It feels like Panda Bear’s ‘Tomboy’ has been coming for an eternity. First mentioned way back at the start of 2010, Noah Lennox’s follow up to his enduring masterpiece ‘Person Pitch’ has since been drip-fed to the public as a steady stream of singles and bootlegs. The teasing run up to the release of ‘Tomboy’ has been in stark contrast to the shock announcement of Radiohead’s ‘The King Of Limbs’ last month but these two polar opposite approaches to marketing have had effectively the same end result. With each new piece of information that emerged, ‘Tomboy’ was further mythologized by expectant fans and its long awaited release now carries with it that the all too rare feeling of a universal musical event.
As Lennox reassures his listeners “know you can count on me” at the opening of the record, ‘Tomboy’ immediately sounds like business as usual for Panda Bear.
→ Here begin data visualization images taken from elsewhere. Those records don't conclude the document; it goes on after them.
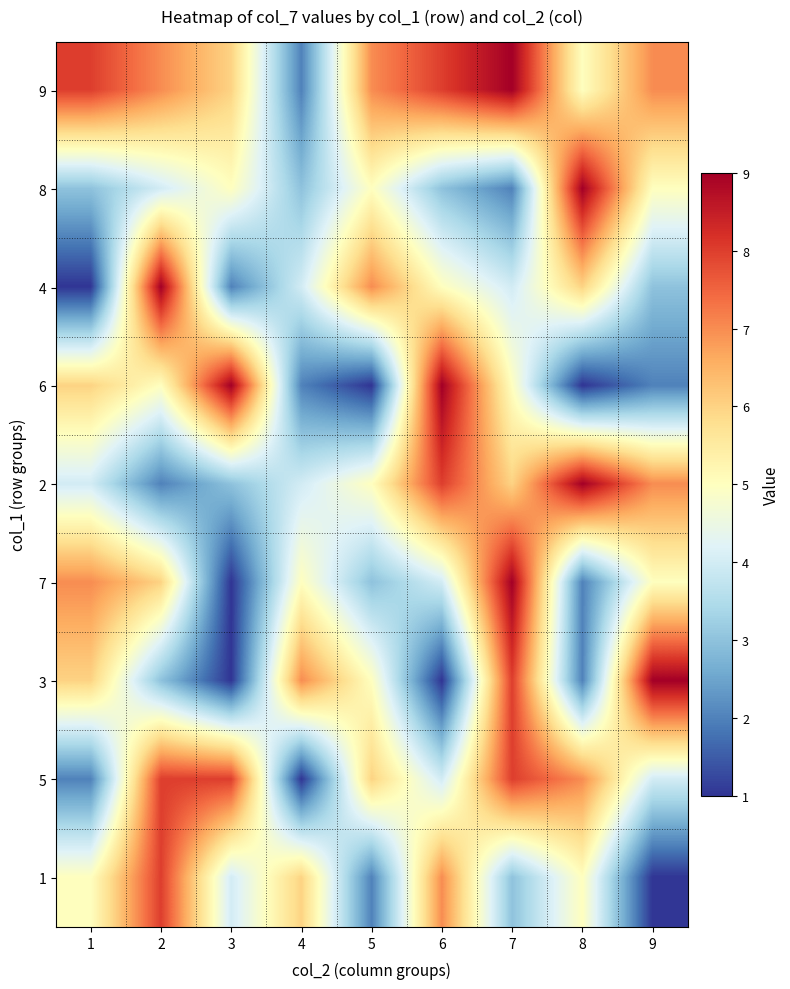

How many series are shown in this chart?

9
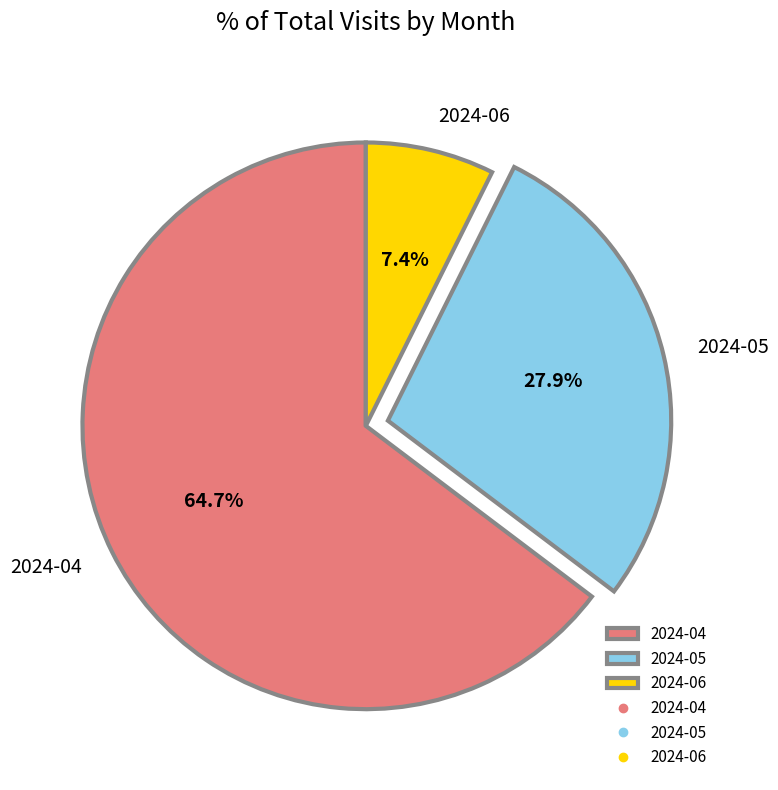

Is it true that 2024-05 is 28% of the pie?

True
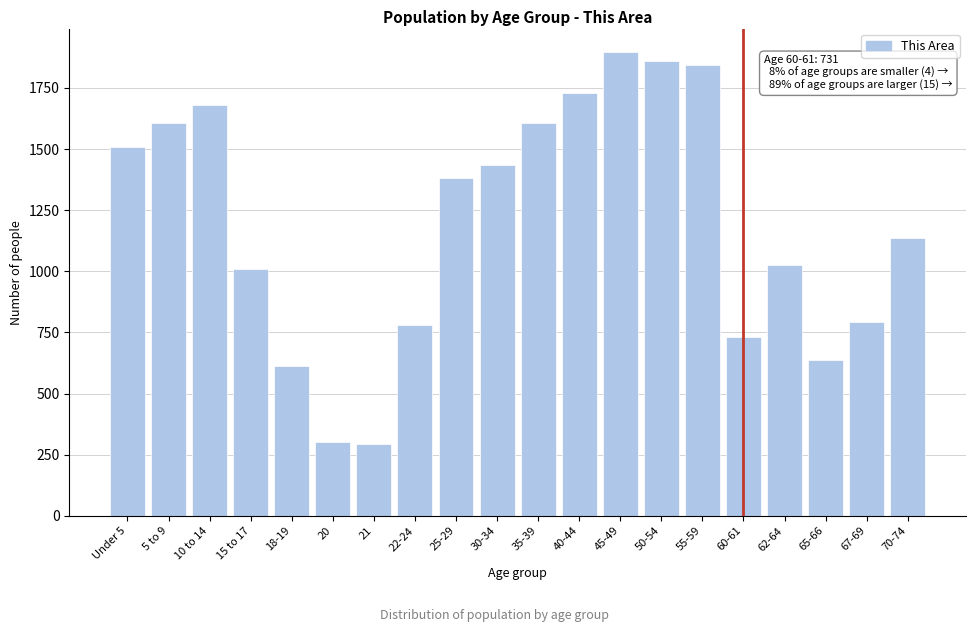

What is the sum of all values?

23874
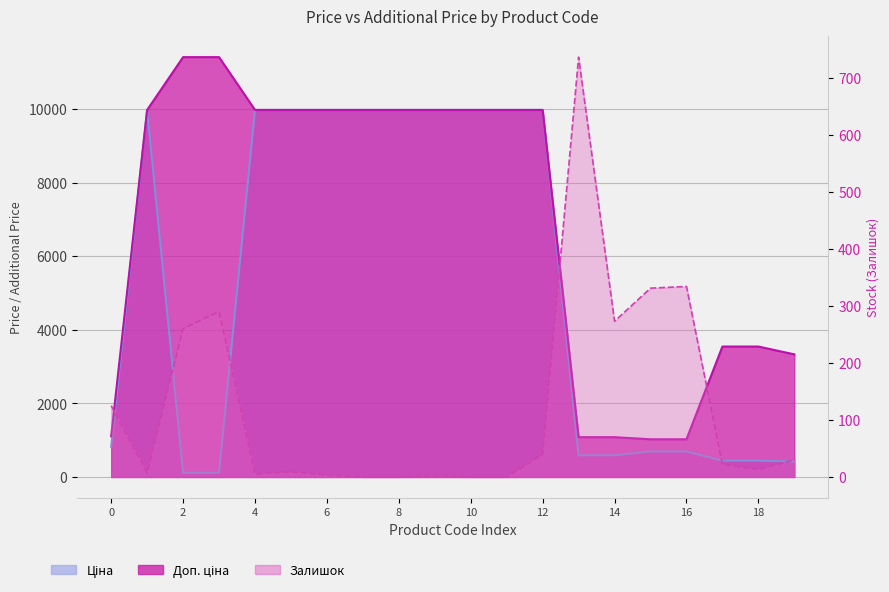

Which series has the largest total across all categories?

Доп. ціна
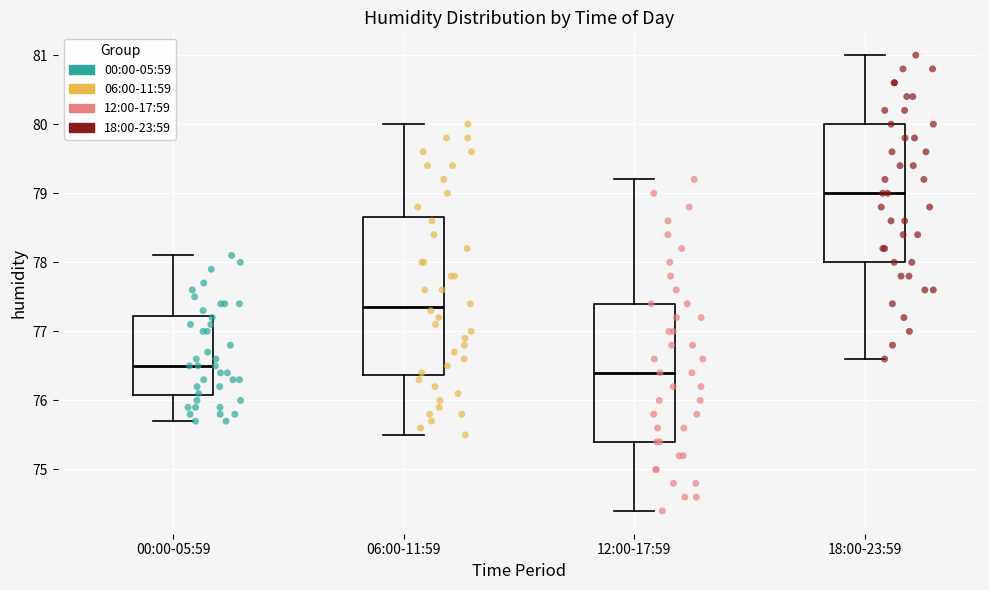

Where is the upper edge of the box for 00:00-05:59 on the y-axis? The values are not printed on the chart, so give them approximately, as read against the axis.

77.2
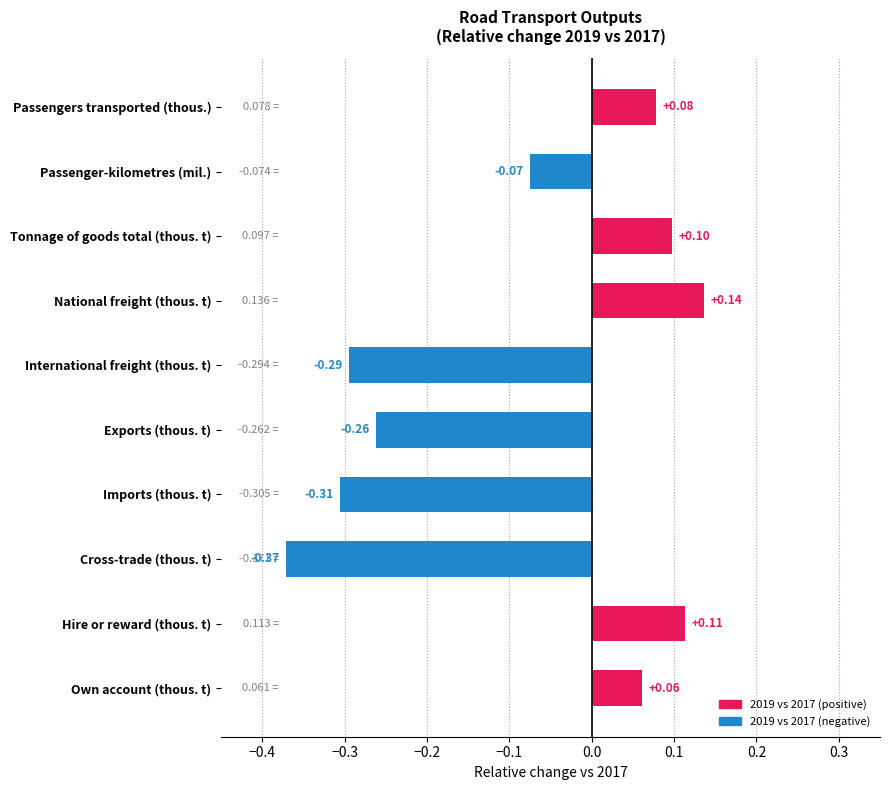

What is the difference between the maximum and minimum values?

0.5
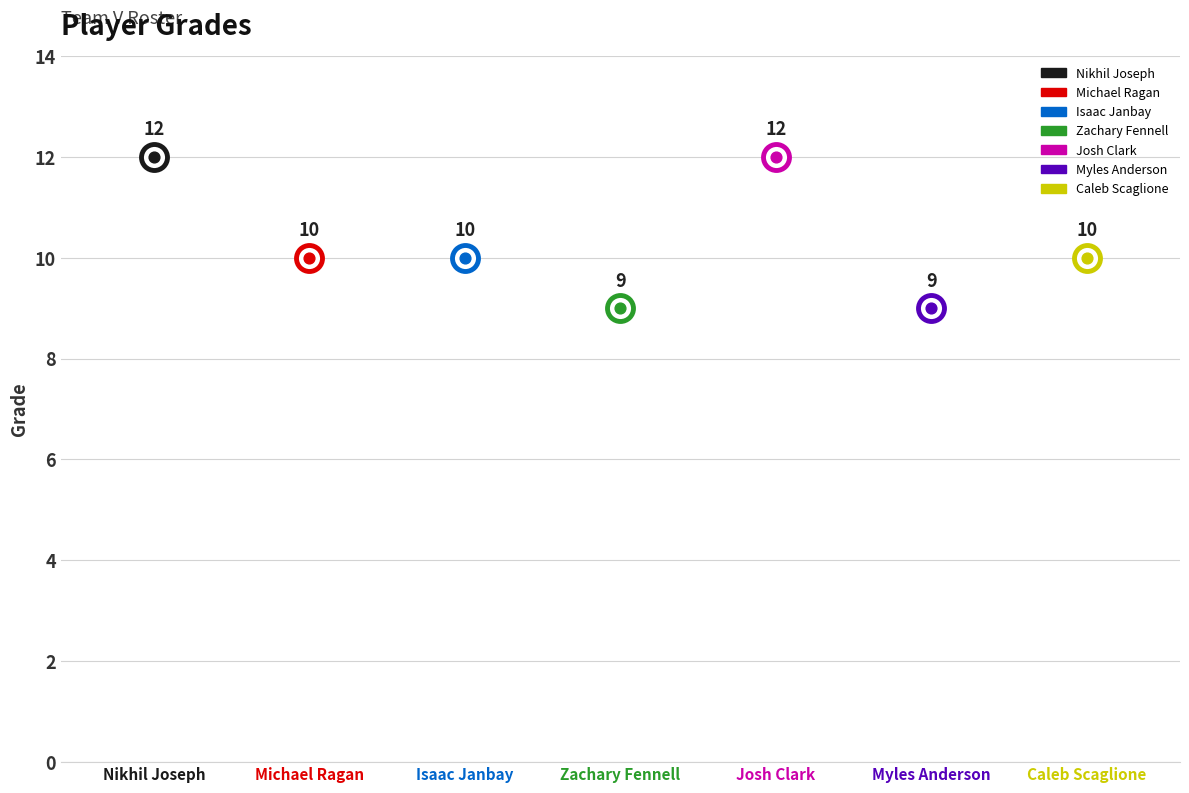

What is the change in value from Nikhil Joseph to Michael Ragan?

-2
The soaring vocal harmonies of You Can Count On Me display all of Lennox’s usual purity of melody, climbing slowly but deliberately atop whispering voice samples. The welcoming sound of Noah’s choirboy vocals is a familiar one but the production on ‘Tomboy’, handled by Peter “Sonic Boom” Kember, is altogether more expansive than the bedroom lo-fi of ‘Person Pitch’.
Kember’s involvement seems to have pushed Noah’s sound further towards that of his recent work with Animal Collective and, whilst the production on ‘Tomboy’ is impressively wide-screen, the heavy use of trippy effects can become grating as the album progresses. With the exception of Friendship Bracelet, whose otherwise pretty melodies are all but destroyed by an obnoxious tremolo effect layered all over the vocals, the garish production on ‘Tomboy’ is more of a minor annoyance that a fundamental issue. Many of the tracks on ‘Tomboy’, such as Surfer’s Hymn and the hypnotic Slow Motion, succeed despite overly busy arrangements.
The linear ebb and flow that characterised the songs on ‘Person Pitch’ was symptomatic of Lennox’s use of sampling in the composition process, layering slowly unfolding vocal melodies over a hazy bed of interlocking loops. ‘Tomboy’, on the other hand, was written mostly on live instruments prior to recording, affording Lennox the freedom to take a more spontaneous approach to structuring his songs. Last Night At The Jetty and Alsatian Darn swiftly negotiate multiple sections, the latter calling to mind Fleet Foxes initially before spinning off into the stratosphere with some of Lennox’s most gorgeous melodies to date.
Under the weight of such wild expectations, one could be forgiven for feeling a little disappointed that ‘Tomboy’ is merely a set of eleven songs by a human man. Indeed, it will be a long time before ‘Tomboy’ can be viewed outside of the context of its delayed release and even longer before it can be discussed without some mention of its towering predecessor ‘Person Pitch’. For now though, ‘Tomboy’ is another excellent record from one of popular music’s most talented songwriters, and that’s more than enough.